Document text
The Lakers made quick work of the Portland Trail Blazers, which played Game 5 without their best player in Damian Lillard. But in the Western Conference semifinals, the Lakers face an almost fully healthy Houston Rockets squad that seems to be finally catching its small-ball groove behind volume shooting from deep, and a stingier defense than we all expected when the club first made the decision to go all-in on its diminutive style.
“We’re undersized,” said Rockets forward. P.J. Tucker. “OK, so what? The elephant is in the room. It’s always going to be something we’ve got to deal with. We do it on purpose. It’s not like it’s something that somebody just threw on us and we’ve got to deal with it. We choose to be this size. We choose to play the way we play because we feel like we have an advantage. We have multiple advantages by playing that way with our personnel. So, instead of saying how we dealt with being undersized, I think the flip is really how do other people feel about playing against us, how did they feel in their match ups against us? I think that’s more of a question.”
We’re about to find out, because as Charles Barkley stated on TNT’s “Inside the NBA”, the Lakers present the “ultimate test of that small ball,” given their roster chockful of talented bigs in Anthony Davis, Dwight Howard and JaVale McGee, as well as capable wing defenders.

Data for analysis
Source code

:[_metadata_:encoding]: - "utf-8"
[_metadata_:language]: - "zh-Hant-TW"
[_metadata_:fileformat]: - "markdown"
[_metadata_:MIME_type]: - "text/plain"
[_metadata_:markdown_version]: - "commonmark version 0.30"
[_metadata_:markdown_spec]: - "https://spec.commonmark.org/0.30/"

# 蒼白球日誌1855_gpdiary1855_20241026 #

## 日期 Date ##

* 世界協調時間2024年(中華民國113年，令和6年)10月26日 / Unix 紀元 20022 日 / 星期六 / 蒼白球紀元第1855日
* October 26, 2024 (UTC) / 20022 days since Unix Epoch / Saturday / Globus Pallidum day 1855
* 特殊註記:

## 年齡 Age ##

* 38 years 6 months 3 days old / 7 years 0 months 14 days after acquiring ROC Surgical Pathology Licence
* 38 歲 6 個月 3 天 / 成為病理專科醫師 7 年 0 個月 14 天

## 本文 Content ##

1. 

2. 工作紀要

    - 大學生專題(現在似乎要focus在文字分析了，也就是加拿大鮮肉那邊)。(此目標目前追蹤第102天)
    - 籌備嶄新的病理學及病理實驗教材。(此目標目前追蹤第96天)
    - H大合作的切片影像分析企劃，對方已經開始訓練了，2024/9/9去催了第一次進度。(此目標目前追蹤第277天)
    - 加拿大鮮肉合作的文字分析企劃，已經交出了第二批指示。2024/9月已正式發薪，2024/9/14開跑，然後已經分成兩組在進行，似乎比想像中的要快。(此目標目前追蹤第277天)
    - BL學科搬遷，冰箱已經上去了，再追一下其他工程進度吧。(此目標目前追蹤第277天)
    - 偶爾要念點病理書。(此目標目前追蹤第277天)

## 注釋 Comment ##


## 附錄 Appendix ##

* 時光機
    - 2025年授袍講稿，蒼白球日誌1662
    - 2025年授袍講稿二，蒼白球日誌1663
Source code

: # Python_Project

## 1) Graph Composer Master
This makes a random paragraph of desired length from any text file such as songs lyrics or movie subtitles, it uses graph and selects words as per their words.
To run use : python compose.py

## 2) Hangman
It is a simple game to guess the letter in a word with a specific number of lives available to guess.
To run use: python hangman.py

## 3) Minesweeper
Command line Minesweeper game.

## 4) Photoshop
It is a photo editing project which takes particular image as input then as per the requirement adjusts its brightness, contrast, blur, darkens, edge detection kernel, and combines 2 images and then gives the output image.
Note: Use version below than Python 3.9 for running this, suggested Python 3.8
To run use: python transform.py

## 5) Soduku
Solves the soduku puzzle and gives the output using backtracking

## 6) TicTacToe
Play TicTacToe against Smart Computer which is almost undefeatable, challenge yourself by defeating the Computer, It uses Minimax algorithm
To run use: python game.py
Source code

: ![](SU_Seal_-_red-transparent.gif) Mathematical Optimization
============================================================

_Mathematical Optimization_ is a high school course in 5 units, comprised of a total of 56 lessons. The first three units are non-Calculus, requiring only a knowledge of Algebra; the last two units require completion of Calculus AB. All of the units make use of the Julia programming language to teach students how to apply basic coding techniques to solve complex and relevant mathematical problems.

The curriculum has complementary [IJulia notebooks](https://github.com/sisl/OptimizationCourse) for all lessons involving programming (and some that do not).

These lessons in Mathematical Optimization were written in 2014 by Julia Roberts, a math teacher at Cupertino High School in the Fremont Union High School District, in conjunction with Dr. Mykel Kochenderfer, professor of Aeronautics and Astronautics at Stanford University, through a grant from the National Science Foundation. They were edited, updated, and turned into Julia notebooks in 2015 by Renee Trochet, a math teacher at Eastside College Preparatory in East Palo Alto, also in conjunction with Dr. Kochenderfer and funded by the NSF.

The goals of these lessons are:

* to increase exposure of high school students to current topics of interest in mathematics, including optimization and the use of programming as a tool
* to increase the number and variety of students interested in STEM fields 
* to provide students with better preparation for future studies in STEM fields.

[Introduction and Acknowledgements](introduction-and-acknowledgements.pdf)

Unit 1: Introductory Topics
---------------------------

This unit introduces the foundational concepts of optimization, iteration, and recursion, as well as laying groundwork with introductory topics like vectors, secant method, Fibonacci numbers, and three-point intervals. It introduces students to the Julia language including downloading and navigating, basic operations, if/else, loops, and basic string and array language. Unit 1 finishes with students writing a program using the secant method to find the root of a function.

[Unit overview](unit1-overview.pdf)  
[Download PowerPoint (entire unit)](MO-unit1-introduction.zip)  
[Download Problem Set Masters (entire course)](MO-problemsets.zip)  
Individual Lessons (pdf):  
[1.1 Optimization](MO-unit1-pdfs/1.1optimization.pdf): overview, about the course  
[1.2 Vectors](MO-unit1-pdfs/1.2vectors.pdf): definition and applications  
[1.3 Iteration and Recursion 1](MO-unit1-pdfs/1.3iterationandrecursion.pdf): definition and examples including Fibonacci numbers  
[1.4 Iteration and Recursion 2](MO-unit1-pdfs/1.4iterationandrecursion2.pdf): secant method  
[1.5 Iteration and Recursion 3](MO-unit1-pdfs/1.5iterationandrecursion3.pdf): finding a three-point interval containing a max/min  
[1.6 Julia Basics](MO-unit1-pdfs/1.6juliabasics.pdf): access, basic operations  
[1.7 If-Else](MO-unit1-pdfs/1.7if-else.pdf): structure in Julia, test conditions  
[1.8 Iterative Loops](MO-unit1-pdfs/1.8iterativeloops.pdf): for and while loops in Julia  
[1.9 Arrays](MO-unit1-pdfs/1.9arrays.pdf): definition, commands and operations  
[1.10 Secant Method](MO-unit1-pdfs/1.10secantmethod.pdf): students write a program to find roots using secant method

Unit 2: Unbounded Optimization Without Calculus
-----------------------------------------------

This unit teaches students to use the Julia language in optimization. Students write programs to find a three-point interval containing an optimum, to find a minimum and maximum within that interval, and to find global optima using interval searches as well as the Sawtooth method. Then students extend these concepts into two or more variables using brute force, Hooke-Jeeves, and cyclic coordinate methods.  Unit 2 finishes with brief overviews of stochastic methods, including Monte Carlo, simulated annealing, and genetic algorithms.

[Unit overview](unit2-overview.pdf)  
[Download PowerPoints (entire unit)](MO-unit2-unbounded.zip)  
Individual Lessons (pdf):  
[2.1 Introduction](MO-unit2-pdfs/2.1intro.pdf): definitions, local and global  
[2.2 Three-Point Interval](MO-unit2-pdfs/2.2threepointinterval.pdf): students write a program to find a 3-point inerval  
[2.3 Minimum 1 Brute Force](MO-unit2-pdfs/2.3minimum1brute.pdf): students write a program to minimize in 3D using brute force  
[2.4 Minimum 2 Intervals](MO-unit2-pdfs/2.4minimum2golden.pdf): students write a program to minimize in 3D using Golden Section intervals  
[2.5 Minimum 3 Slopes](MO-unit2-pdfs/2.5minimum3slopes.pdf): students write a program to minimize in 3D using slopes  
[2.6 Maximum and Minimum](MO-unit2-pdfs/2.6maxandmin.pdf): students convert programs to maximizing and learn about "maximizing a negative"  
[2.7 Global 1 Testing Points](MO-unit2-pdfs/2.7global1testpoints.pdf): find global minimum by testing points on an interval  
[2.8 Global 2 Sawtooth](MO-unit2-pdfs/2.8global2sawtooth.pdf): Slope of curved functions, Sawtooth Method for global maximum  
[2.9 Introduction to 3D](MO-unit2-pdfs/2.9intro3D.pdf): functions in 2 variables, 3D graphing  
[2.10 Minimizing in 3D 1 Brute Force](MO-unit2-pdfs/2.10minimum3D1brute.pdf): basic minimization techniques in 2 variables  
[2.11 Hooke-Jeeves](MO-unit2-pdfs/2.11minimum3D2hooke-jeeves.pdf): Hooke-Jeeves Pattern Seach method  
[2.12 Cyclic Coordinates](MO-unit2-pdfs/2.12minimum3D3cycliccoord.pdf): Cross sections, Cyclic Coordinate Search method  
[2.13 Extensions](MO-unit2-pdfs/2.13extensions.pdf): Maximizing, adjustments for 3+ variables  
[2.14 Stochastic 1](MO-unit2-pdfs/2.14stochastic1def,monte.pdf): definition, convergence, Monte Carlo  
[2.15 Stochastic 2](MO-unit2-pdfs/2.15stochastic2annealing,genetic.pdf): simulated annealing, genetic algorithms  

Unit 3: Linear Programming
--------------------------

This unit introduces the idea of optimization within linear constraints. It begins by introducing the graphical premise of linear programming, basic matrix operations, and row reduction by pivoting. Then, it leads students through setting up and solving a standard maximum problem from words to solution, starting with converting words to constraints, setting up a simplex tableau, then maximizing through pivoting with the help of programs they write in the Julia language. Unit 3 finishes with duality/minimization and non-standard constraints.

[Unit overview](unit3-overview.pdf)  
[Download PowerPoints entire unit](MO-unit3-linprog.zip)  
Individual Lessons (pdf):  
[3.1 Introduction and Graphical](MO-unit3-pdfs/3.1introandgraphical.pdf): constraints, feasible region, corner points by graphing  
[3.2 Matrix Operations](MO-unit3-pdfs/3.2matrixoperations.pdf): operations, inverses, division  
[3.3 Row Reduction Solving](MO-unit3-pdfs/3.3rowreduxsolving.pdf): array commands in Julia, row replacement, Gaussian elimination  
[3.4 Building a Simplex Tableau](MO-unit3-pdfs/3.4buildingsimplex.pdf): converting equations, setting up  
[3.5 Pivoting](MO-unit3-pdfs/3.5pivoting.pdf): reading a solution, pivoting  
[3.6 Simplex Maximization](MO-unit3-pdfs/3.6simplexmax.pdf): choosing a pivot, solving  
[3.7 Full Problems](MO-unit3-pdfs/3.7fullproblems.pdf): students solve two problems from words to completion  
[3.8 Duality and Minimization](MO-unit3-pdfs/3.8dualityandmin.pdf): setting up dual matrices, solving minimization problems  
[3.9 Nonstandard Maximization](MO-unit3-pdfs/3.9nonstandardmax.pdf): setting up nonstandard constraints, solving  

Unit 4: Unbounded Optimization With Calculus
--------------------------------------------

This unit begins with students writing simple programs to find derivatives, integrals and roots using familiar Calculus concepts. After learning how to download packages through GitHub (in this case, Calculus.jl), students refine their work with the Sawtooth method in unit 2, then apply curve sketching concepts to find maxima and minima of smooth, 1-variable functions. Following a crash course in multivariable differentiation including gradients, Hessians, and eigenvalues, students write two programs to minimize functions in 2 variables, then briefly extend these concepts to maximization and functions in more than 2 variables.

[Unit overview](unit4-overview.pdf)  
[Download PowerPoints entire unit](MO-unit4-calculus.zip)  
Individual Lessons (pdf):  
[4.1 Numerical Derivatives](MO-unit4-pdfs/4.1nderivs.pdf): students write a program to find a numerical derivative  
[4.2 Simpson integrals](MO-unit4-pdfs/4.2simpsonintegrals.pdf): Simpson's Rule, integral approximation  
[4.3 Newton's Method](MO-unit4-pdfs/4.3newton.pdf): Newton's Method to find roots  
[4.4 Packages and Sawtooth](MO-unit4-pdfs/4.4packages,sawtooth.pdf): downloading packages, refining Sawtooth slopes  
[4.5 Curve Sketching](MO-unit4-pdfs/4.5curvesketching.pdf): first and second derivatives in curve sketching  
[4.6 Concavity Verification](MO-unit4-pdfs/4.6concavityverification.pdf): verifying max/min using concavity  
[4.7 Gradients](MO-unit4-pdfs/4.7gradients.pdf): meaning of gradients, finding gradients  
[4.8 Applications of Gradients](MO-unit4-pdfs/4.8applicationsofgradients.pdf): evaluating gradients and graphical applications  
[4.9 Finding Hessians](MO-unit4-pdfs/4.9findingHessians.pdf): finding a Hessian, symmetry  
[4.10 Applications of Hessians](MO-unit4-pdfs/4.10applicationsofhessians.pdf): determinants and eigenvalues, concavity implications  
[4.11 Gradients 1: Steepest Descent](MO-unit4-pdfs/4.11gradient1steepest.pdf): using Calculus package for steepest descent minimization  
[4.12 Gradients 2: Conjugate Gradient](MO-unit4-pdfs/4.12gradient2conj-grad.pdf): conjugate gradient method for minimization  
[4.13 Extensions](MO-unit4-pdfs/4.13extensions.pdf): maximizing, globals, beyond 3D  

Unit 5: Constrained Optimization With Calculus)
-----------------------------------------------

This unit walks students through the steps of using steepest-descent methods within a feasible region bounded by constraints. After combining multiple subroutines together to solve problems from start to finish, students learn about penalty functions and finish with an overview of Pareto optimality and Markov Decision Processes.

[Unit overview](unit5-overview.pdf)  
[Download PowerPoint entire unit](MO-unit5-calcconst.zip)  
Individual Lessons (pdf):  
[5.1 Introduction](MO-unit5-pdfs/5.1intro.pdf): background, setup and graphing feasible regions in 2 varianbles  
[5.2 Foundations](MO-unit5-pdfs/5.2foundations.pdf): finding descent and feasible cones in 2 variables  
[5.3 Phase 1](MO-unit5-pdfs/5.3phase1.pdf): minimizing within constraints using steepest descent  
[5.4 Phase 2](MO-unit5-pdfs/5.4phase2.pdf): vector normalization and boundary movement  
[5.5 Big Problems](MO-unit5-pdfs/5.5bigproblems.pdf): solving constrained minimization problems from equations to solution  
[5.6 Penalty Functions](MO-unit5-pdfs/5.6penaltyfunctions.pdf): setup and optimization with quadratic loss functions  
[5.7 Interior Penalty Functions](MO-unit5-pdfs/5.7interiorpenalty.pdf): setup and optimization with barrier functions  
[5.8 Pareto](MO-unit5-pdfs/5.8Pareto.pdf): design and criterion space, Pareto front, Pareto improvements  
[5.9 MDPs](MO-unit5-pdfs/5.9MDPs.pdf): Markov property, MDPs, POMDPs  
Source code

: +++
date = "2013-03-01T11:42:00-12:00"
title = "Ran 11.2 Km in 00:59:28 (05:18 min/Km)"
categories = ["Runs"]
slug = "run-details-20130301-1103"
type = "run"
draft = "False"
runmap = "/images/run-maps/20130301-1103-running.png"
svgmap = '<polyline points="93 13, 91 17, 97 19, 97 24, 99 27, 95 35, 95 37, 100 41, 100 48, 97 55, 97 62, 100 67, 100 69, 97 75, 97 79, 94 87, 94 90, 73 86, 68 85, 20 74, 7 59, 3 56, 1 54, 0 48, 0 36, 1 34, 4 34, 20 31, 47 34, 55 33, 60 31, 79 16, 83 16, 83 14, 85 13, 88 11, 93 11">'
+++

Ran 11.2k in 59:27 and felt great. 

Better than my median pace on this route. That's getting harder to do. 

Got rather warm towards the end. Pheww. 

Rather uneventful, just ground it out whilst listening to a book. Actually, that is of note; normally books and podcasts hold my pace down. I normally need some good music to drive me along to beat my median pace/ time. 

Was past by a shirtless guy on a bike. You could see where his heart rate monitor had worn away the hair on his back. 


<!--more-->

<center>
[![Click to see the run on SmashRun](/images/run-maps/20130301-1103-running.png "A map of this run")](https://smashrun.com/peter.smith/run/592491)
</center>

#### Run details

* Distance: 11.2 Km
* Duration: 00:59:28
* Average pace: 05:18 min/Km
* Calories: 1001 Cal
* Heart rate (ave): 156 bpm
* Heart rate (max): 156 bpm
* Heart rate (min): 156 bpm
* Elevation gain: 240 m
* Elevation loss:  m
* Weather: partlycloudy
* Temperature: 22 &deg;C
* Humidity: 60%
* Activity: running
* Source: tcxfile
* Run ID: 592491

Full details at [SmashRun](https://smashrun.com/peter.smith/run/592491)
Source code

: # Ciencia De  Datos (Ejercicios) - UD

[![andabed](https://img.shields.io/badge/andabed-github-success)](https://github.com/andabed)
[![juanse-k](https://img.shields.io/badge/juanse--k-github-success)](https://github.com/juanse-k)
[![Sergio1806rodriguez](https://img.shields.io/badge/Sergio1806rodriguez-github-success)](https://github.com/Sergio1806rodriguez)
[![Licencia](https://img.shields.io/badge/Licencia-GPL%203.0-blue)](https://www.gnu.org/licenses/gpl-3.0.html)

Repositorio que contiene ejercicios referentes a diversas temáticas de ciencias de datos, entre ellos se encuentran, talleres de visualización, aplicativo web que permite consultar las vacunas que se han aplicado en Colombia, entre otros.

Your tasks
A: From the Lakers–Rockets article, reproduce the passage between "We’re about to" and "capable wing defenders.", inclusive.
B: Answer these questions using the Lakers–Rockets article:
(i) Which Portland player was missing from Game 5?
(ii) Which Rockets forward talks about the team being undersized?
(iii) Which three Lakers bigs are named?
The listing isn't needed for anything here.

List of answers
A:
We’re about to find out, because as Charles Barkley stated on TNT’s “Inside the NBA”, the Lakers present the “ultimate test of that small ball,” given their roster chockful of talented bigs in Anthony Davis, Dwight Howard and JaVale McGee, as well as capable wing defenders.

B:
(i) Damian Lillard
(ii) P.J. Tucker
(iii) Anthony Davis, Dwight Howard and JaVale McGee